WHAT TO DO: Search the material below for the string "down". Return every line that holds it.

INFORMATION:
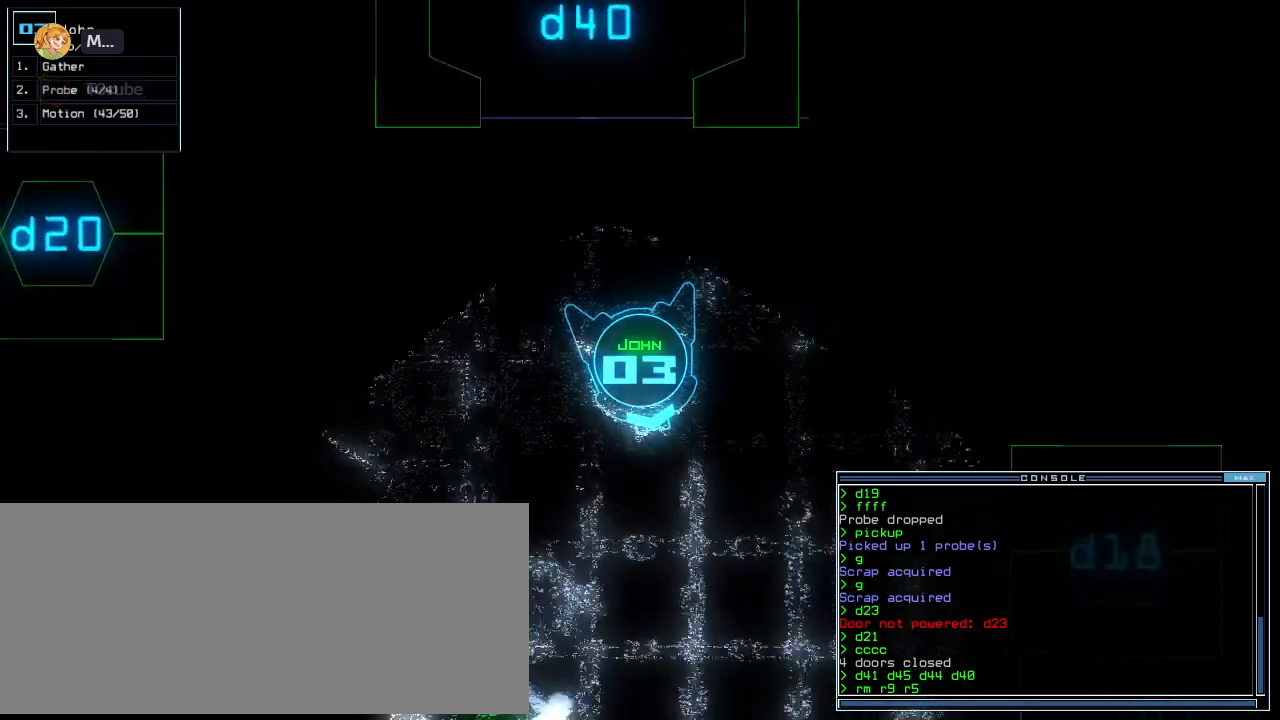
{"keys": ["up"], "events": []}
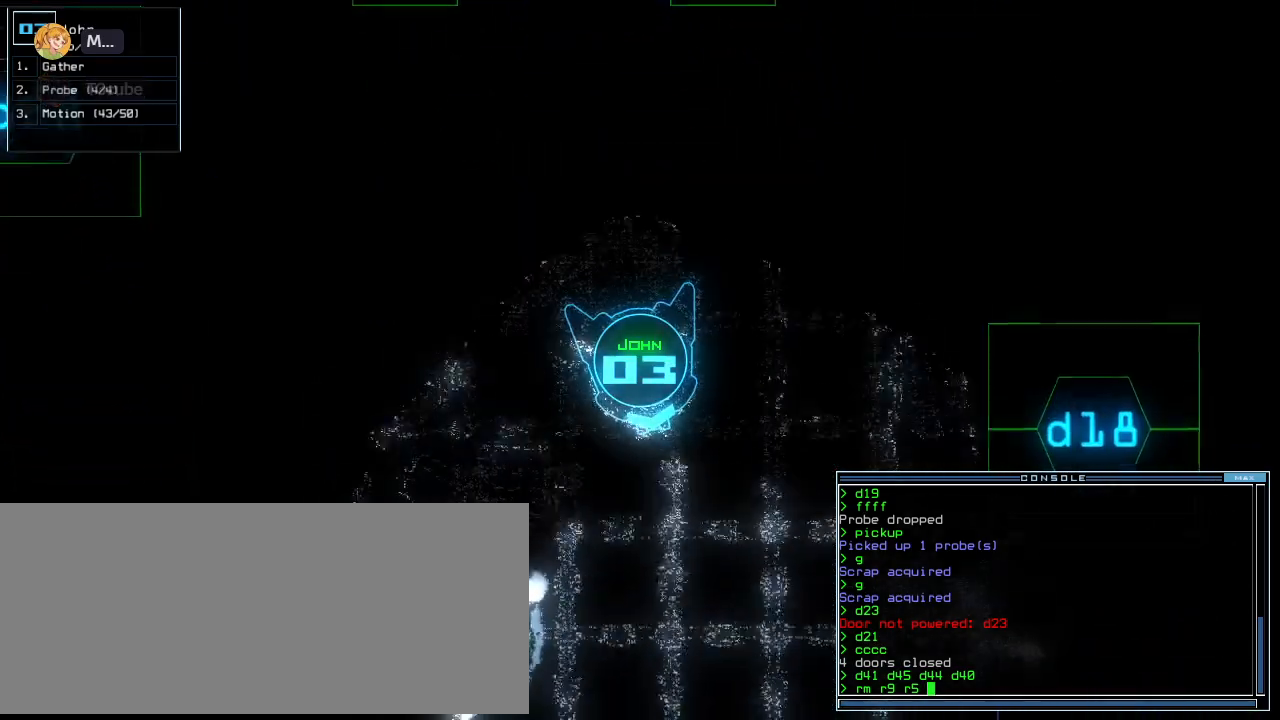
{"keys": ["left", "up"], "events": [[480, "left", "down"]]}
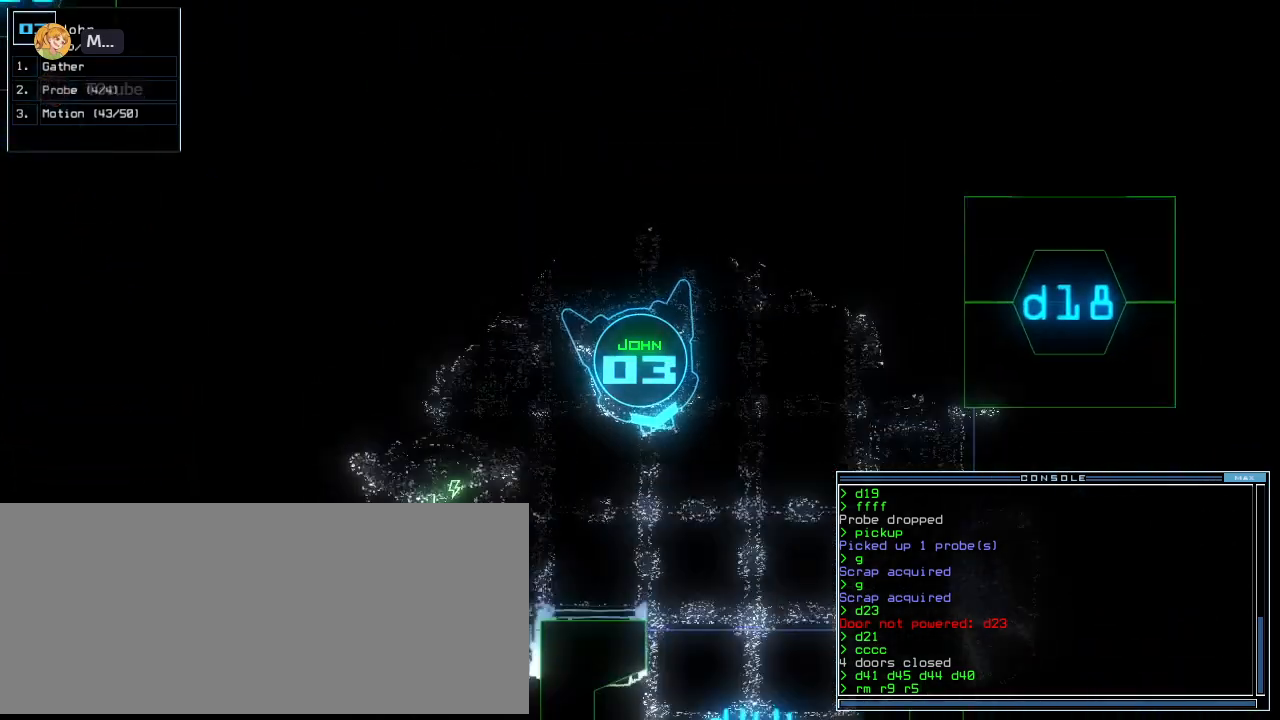
{"keys": ["up"], "events": [[60, "left", "up"], [240, "left", "down"], [360, "left", "up"]]}
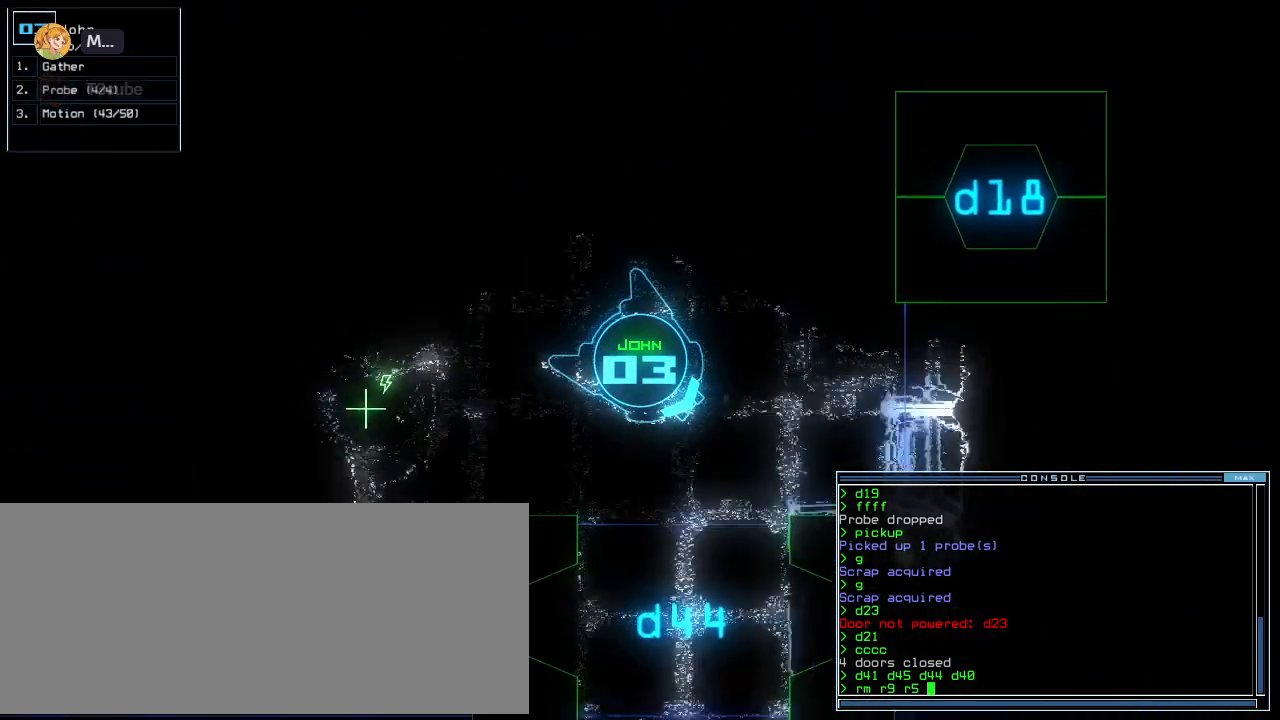
{"keys": ["up"], "events": [[60, "right", "down"], [140, "right", "up"], [240, "right", "down"], [460, "right", "up"]]}
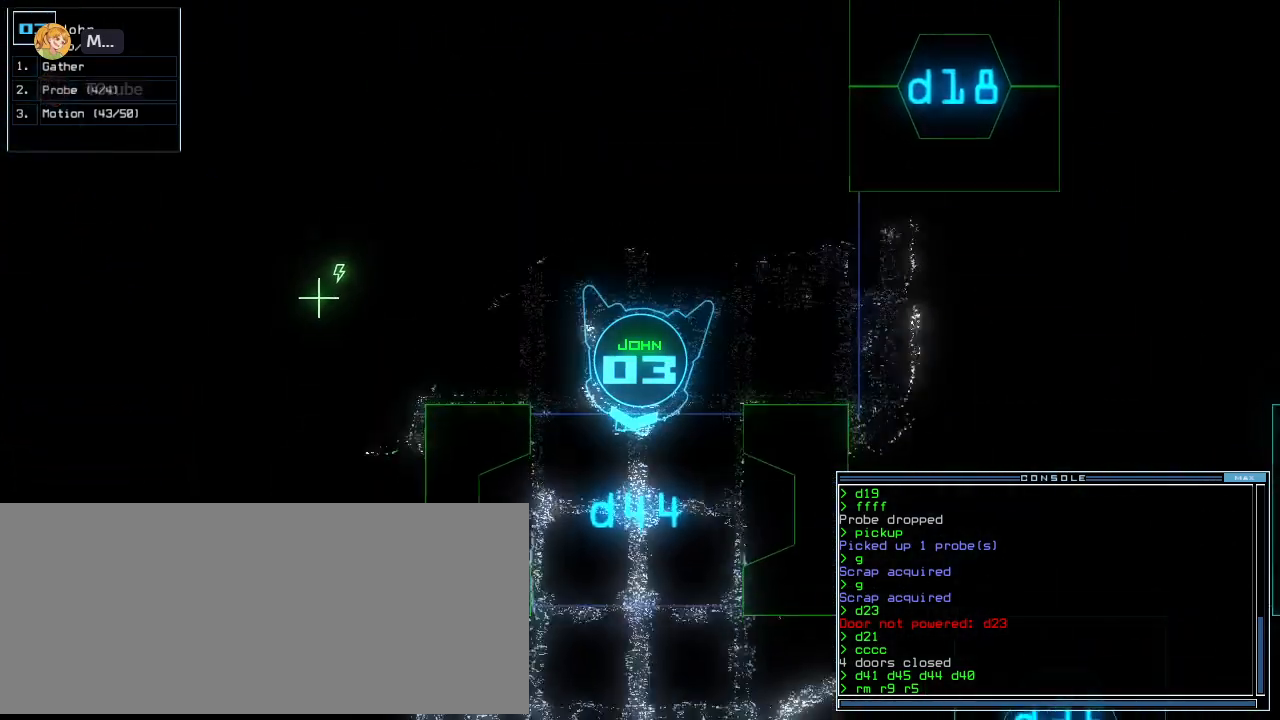
{"keys": [], "events": [[20, "up", "up"]]}
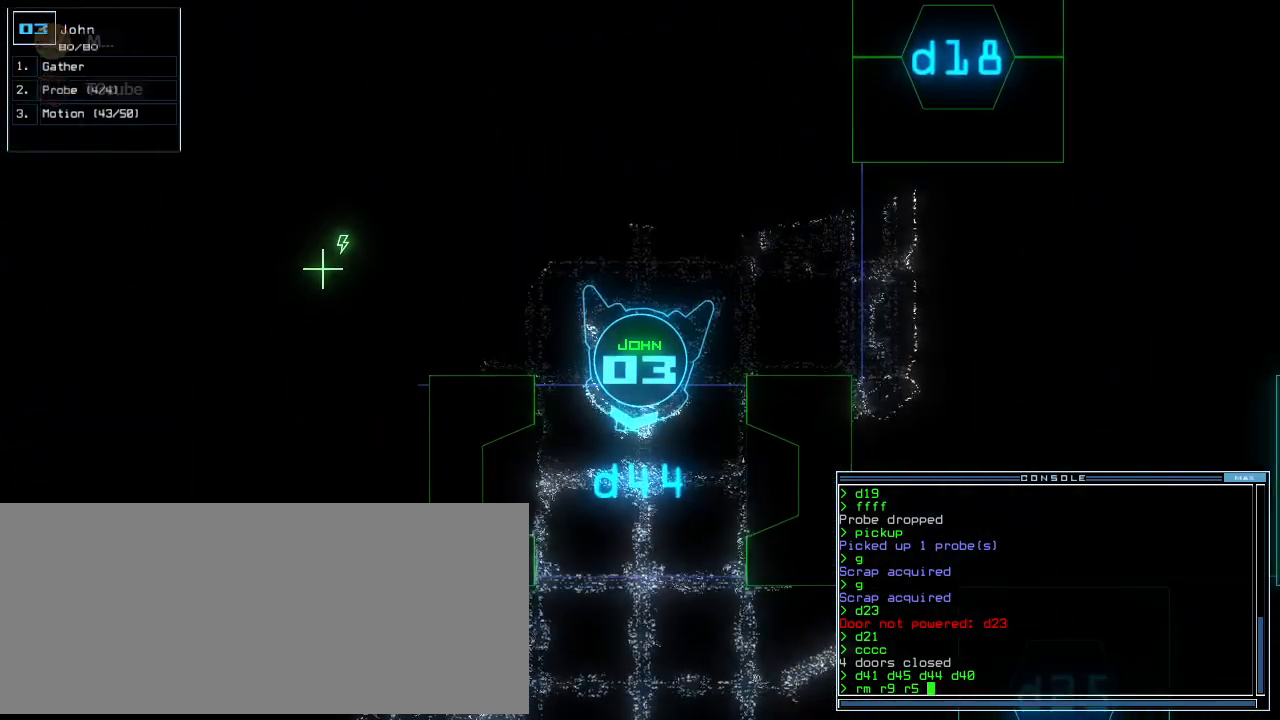
{"keys": ["up"], "events": [[460, "up", "down"]]}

PROBLEM SOLUTION:
{"keys": ["left", "up"], "events": [[480, "left", "down"]]}
{"keys": ["up"], "events": [[60, "left", "up"], [240, "left", "down"], [360, "left", "up"]]}
{"keys": ["up"], "events": [[60, "right", "down"], [140, "right", "up"], [240, "right", "down"], [460, "right", "up"]]}
{"keys": ["up"], "events": [[460, "up", "down"]]}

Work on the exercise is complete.